%%
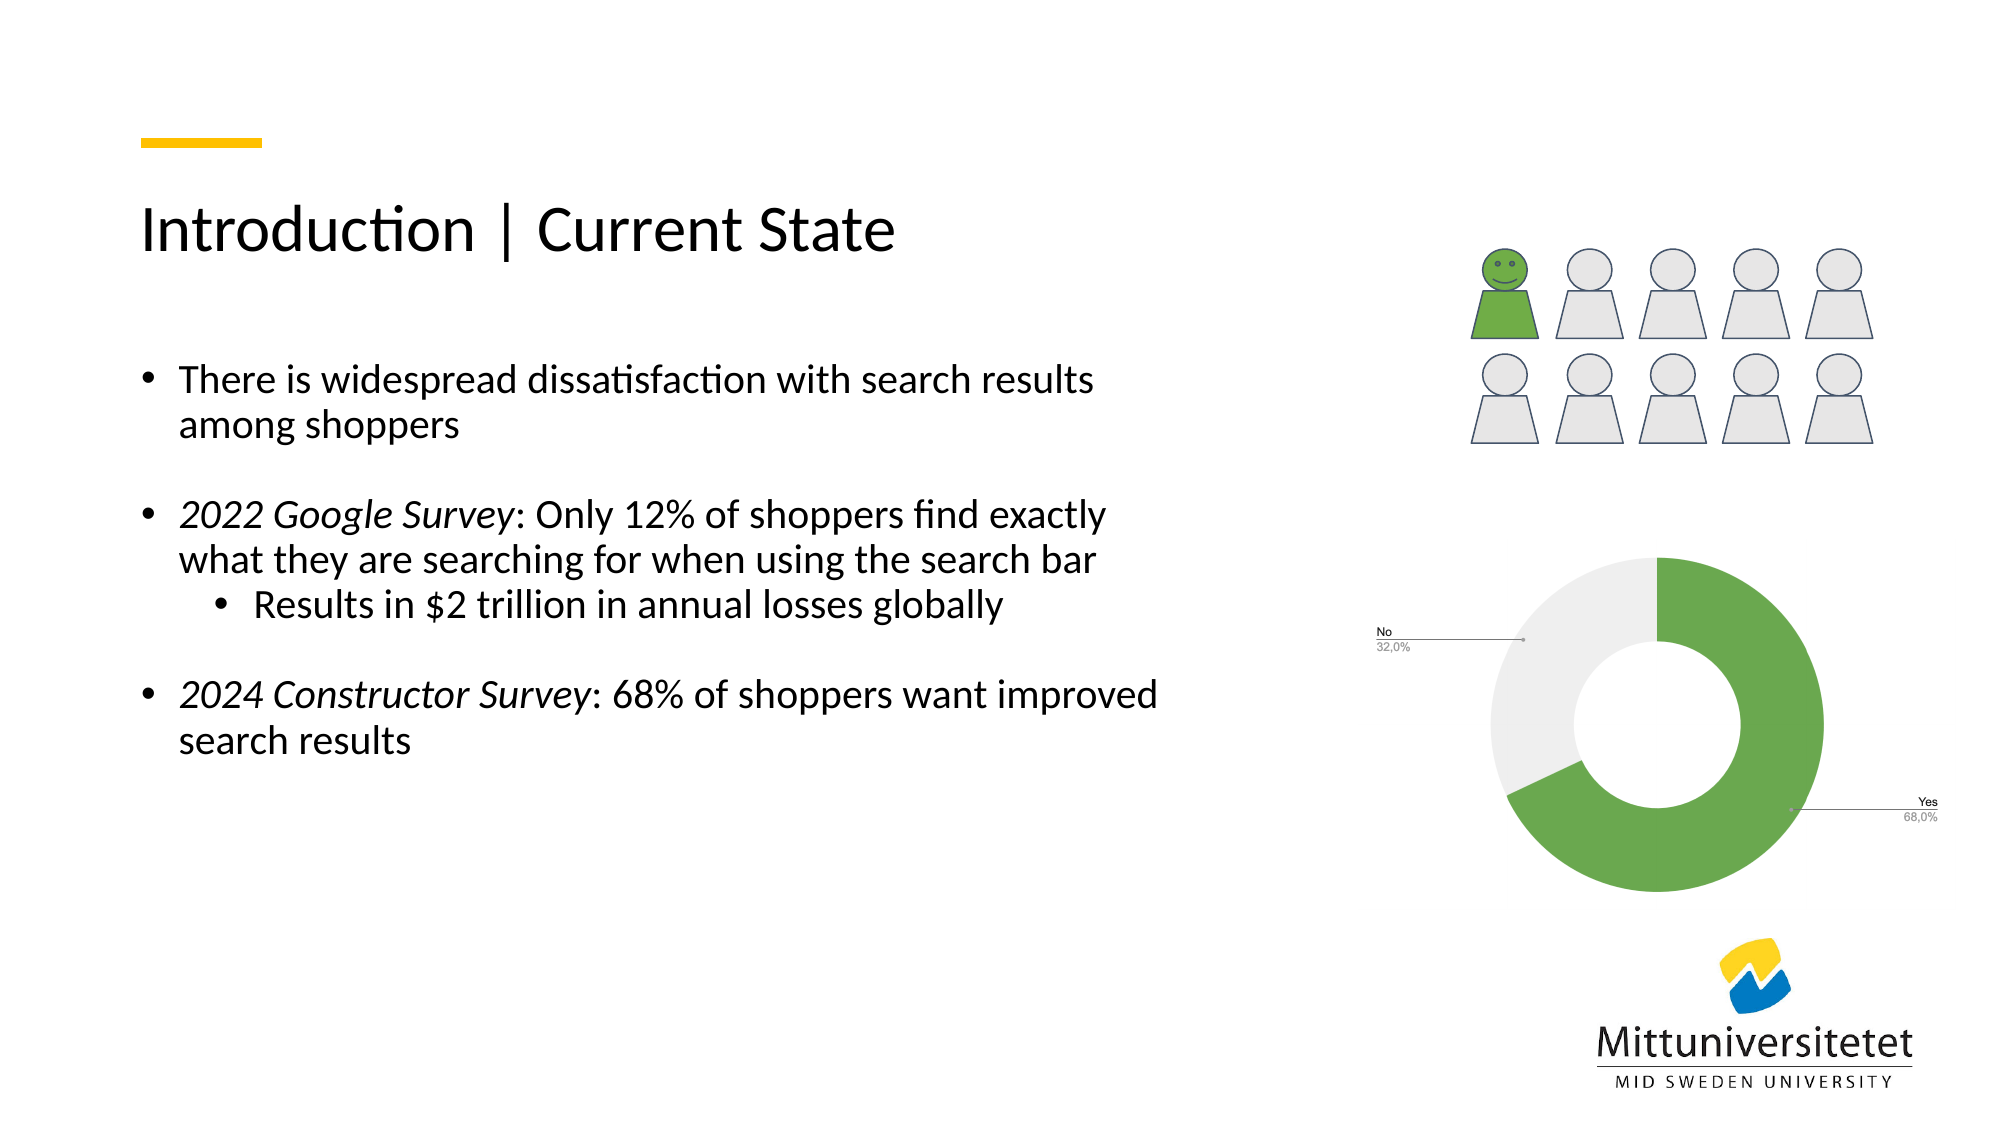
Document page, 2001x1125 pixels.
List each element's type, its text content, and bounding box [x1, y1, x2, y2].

text_box [1733, 354, 1779, 395]
text_box [1482, 354, 1528, 395]
text_box [1567, 249, 1612, 290]
text_box [1805, 395, 1873, 444]
text_box [1482, 249, 1528, 291]
text_box [1639, 395, 1707, 444]
picture [1358, 539, 1956, 910]
text_box [1722, 395, 1790, 444]
text_box [1733, 249, 1779, 290]
text_box [1805, 290, 1873, 339]
list There is widespread dissatisfaction with search results among shoppers 2022 Google Survey: Only 12% of shoppers find exactly what they are searching for when using the search bar Results in $2 trillion in annual losses globally 2024 Constructor Survey: 68% of shoppers want improved search results [126, 299, 1193, 891]
picture [1596, 938, 1913, 1089]
text_box [1556, 395, 1624, 444]
text_box [1722, 290, 1790, 339]
text_box [1567, 354, 1612, 395]
text_box [1816, 249, 1862, 290]
text_box [1471, 290, 1539, 339]
text_box [1650, 249, 1696, 290]
title Introduction | Current State [124, 186, 1174, 417]
text_box [1816, 354, 1862, 395]
text_box [1556, 290, 1624, 339]
text_box [1650, 354, 1696, 395]
text_box [1471, 395, 1539, 444]
text_box [1639, 290, 1707, 339]
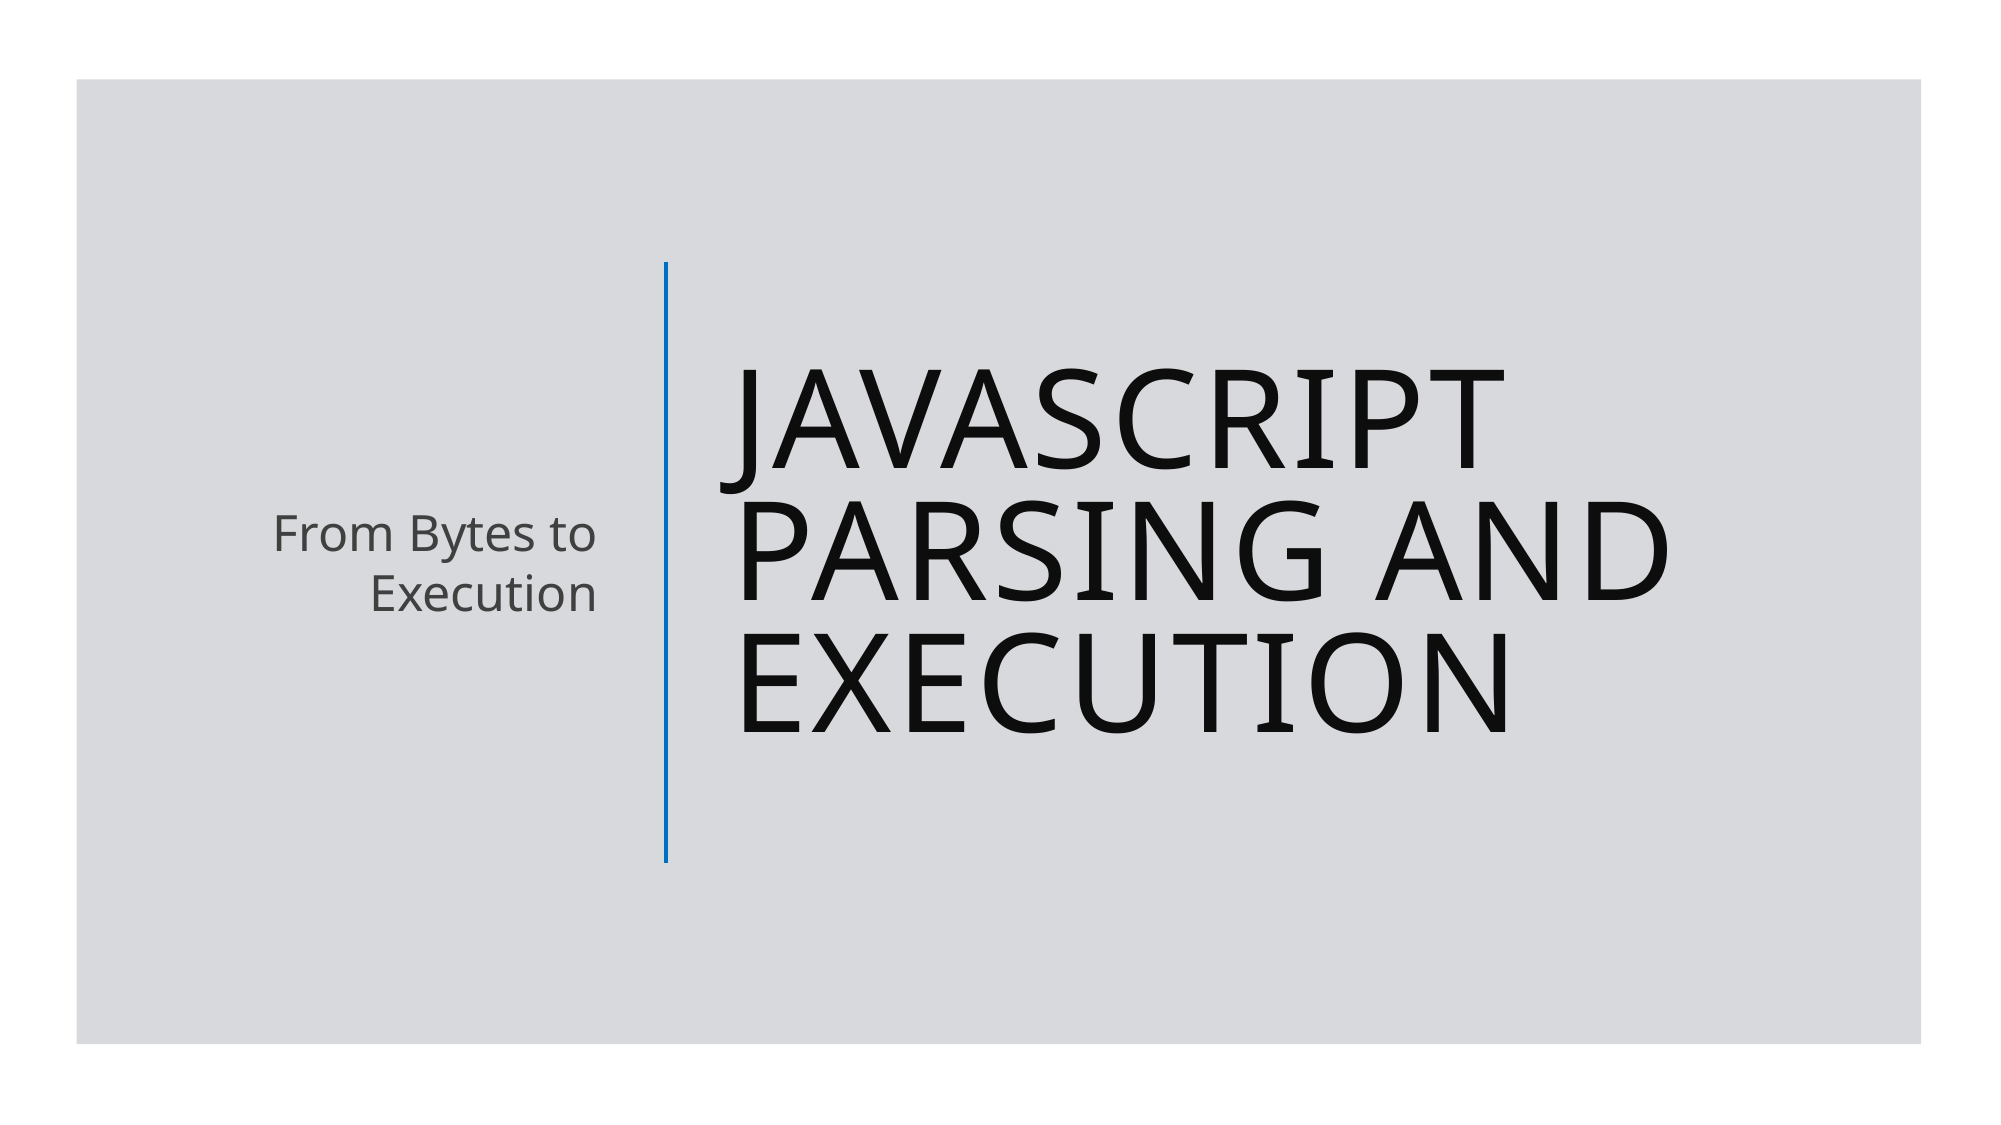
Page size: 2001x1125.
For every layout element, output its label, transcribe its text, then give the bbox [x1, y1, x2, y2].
%%
An exact copy of the records above is required, leaving out the pictures.

Document page, 2001x1125 pixels.
List each element's type, its text content, and bounding box [x1, y1, x2, y2].

text_box [1733, 354, 1779, 395]
text_box [1482, 354, 1528, 395]
text_box [1567, 249, 1612, 290]
text_box [1805, 395, 1873, 444]
text_box [1482, 249, 1528, 291]
text_box [1639, 395, 1707, 444]
picture [1358, 539, 1956, 910]
text_box [1722, 395, 1790, 444]
text_box [1733, 249, 1779, 290]
text_box [1805, 290, 1873, 339]
list There is widespread dissatisfaction with search results among shoppers 2022 Google Survey: Only 12% of shoppers find exactly what they are searching for when using the search bar Results in $2 trillion in annual losses globally 2024 Constructor Survey: 68% of shoppers want improved search results [126, 299, 1193, 891]
picture [1596, 938, 1913, 1089]
text_box [1556, 395, 1624, 444]
text_box [1722, 290, 1790, 339]
text_box [1567, 354, 1612, 395]
text_box [1816, 249, 1862, 290]
text_box [1471, 290, 1539, 339]
text_box [1650, 249, 1696, 290]
title Introduction | Current State [124, 186, 1174, 417]
text_box [1816, 354, 1862, 395]
text_box [1556, 290, 1624, 339]
text_box [1650, 354, 1696, 395]
text_box [1471, 395, 1539, 444]
text_box [1639, 290, 1707, 339]
Page size: 2001x1125.
For every layout element, output its label, transcribe its text, then give the bbox [x1, y1, x2, y2].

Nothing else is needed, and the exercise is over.